ASSIGNED TASK: Take the records below and set down exactly the lines from the one with "La historia de un extraño" to the one with "#Rocío Muñoz", ends included; do not copy the pictures.

======== TASK MATERIAL ========

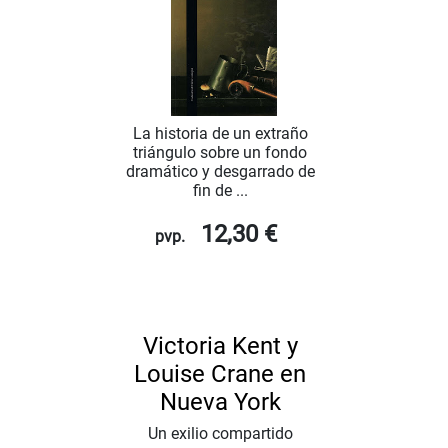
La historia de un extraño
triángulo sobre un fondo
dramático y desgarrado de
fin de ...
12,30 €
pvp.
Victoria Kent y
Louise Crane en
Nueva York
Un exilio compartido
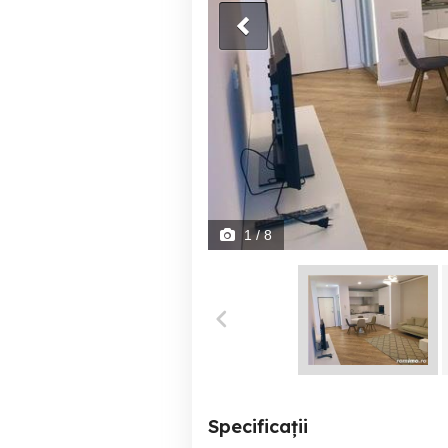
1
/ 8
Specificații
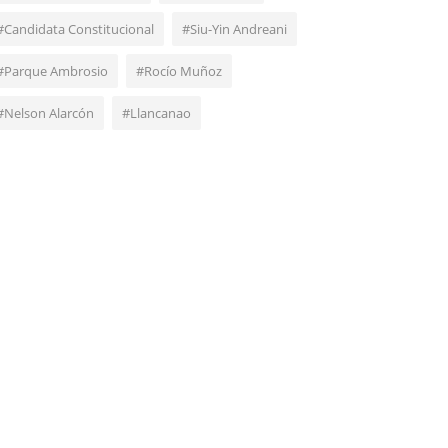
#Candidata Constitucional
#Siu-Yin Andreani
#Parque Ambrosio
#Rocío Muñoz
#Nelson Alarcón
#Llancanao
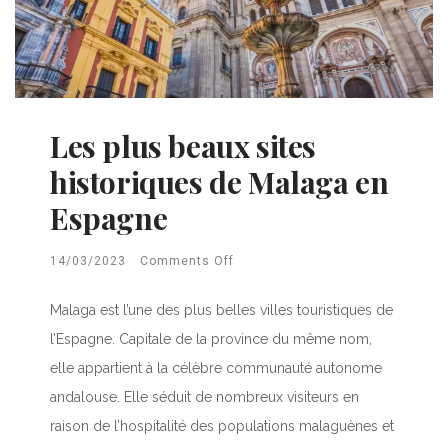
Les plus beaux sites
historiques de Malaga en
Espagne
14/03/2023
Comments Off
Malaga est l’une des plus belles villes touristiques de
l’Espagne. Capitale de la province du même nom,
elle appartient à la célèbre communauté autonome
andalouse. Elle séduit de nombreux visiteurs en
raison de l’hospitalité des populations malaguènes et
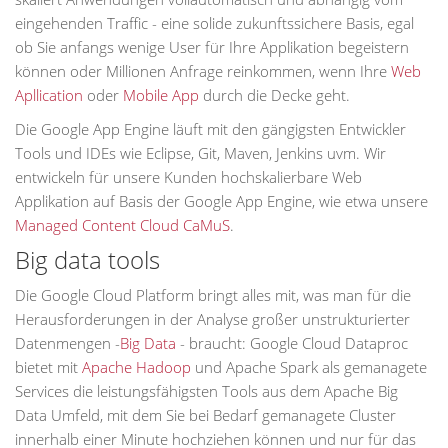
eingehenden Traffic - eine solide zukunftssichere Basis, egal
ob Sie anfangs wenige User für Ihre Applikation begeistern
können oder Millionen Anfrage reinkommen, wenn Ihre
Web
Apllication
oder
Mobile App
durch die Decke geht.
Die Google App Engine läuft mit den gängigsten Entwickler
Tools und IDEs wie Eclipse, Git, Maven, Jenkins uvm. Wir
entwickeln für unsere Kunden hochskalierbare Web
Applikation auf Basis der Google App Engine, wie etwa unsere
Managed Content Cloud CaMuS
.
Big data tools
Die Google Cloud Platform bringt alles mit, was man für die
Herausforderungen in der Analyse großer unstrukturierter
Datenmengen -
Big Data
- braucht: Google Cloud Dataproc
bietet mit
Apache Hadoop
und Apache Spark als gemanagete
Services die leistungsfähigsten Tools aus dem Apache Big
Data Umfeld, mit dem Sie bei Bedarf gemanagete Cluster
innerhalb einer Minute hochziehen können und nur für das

========
======== TASK MATERIAL ========

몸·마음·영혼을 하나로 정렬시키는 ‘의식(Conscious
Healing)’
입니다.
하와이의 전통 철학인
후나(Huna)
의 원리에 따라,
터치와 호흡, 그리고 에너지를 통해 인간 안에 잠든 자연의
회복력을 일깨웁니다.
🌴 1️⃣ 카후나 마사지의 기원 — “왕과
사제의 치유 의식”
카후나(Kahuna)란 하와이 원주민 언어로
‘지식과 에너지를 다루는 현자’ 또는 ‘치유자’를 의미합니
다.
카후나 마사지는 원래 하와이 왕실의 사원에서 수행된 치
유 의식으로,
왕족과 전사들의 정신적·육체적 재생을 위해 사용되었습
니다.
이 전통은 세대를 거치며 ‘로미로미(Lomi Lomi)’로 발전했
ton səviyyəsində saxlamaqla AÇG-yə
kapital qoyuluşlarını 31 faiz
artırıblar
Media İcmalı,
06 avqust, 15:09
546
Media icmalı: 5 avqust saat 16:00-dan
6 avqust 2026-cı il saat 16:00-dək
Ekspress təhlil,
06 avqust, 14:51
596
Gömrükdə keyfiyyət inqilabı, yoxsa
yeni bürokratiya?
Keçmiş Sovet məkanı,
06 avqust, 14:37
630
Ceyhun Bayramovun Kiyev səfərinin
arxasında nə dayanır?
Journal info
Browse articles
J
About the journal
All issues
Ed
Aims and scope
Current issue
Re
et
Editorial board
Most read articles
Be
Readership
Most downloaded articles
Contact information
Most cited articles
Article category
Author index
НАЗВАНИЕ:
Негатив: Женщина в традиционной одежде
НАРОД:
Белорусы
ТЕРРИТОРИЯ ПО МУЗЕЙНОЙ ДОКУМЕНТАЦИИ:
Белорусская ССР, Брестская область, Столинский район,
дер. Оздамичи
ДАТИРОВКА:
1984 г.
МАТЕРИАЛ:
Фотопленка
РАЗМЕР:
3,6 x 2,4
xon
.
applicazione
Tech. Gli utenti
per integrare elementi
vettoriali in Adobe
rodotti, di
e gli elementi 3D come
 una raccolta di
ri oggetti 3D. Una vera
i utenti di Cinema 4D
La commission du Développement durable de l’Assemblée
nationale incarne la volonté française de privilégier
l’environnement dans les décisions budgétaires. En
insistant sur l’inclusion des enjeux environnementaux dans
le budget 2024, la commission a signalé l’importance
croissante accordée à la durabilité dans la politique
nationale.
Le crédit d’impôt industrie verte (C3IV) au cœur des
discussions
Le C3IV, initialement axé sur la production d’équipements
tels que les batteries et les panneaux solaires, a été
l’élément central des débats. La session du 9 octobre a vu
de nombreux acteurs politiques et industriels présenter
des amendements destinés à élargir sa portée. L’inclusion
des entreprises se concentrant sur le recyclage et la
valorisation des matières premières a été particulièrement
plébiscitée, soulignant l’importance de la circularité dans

========
======== TASK MATERIAL ========

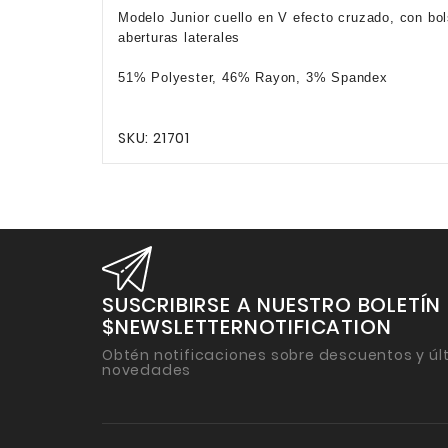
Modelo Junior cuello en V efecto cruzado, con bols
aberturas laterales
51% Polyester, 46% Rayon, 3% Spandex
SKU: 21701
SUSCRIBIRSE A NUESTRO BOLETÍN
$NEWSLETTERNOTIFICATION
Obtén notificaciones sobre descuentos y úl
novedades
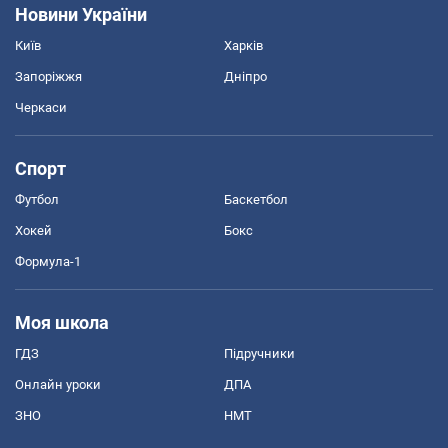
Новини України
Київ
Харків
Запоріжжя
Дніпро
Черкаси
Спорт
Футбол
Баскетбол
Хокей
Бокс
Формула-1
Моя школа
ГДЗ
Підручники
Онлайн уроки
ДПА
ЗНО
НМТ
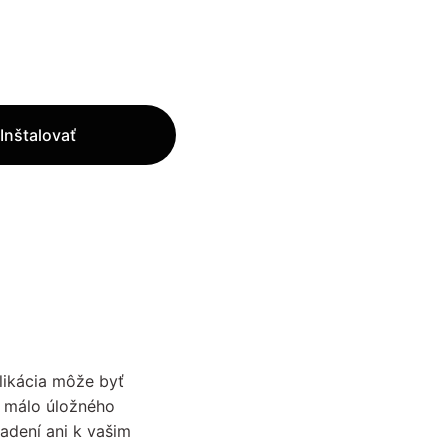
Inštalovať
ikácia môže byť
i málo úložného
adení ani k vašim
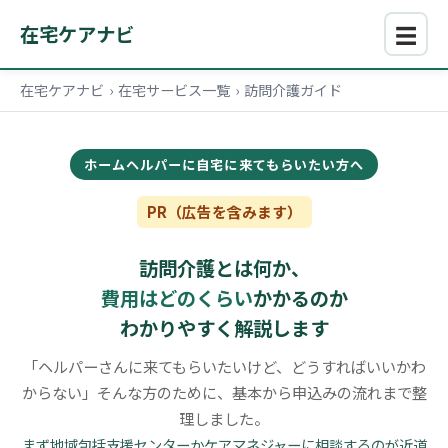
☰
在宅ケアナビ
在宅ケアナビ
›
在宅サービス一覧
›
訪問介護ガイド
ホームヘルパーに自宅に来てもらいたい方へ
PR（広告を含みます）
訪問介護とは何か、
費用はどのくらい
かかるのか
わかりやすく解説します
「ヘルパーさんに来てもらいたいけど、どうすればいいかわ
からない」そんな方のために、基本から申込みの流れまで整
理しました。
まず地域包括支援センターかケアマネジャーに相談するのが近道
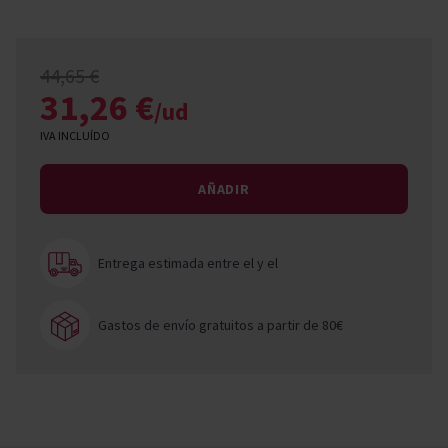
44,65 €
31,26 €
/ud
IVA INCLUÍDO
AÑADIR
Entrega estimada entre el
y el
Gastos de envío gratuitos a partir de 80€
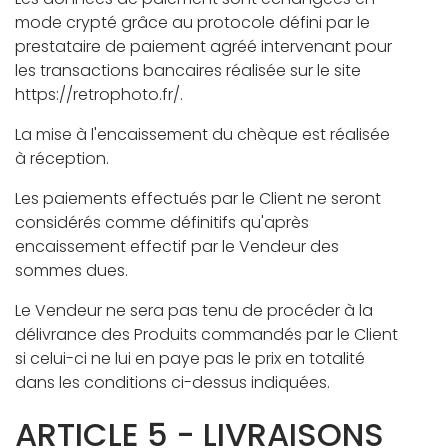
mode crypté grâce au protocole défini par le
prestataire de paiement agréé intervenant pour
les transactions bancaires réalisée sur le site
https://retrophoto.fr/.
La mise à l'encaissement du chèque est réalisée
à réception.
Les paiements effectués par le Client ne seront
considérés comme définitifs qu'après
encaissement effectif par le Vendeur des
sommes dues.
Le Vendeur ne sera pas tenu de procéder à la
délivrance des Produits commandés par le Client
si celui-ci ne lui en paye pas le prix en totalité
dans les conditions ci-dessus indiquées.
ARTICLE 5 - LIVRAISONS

========

PROBLEM SOLUTION:
La historia de un extraño
triángulo sobre un fondo
dramático y desgarrado de
fin de ...
12,30 €
pvp.
Victoria Kent y
Louise Crane en
Nueva York
Un exilio compartido
1
/ 8
Specificații
#Candidata Constitucional
#Siu-Yin Andreani
#Parque Ambrosio
#Rocío Muñoz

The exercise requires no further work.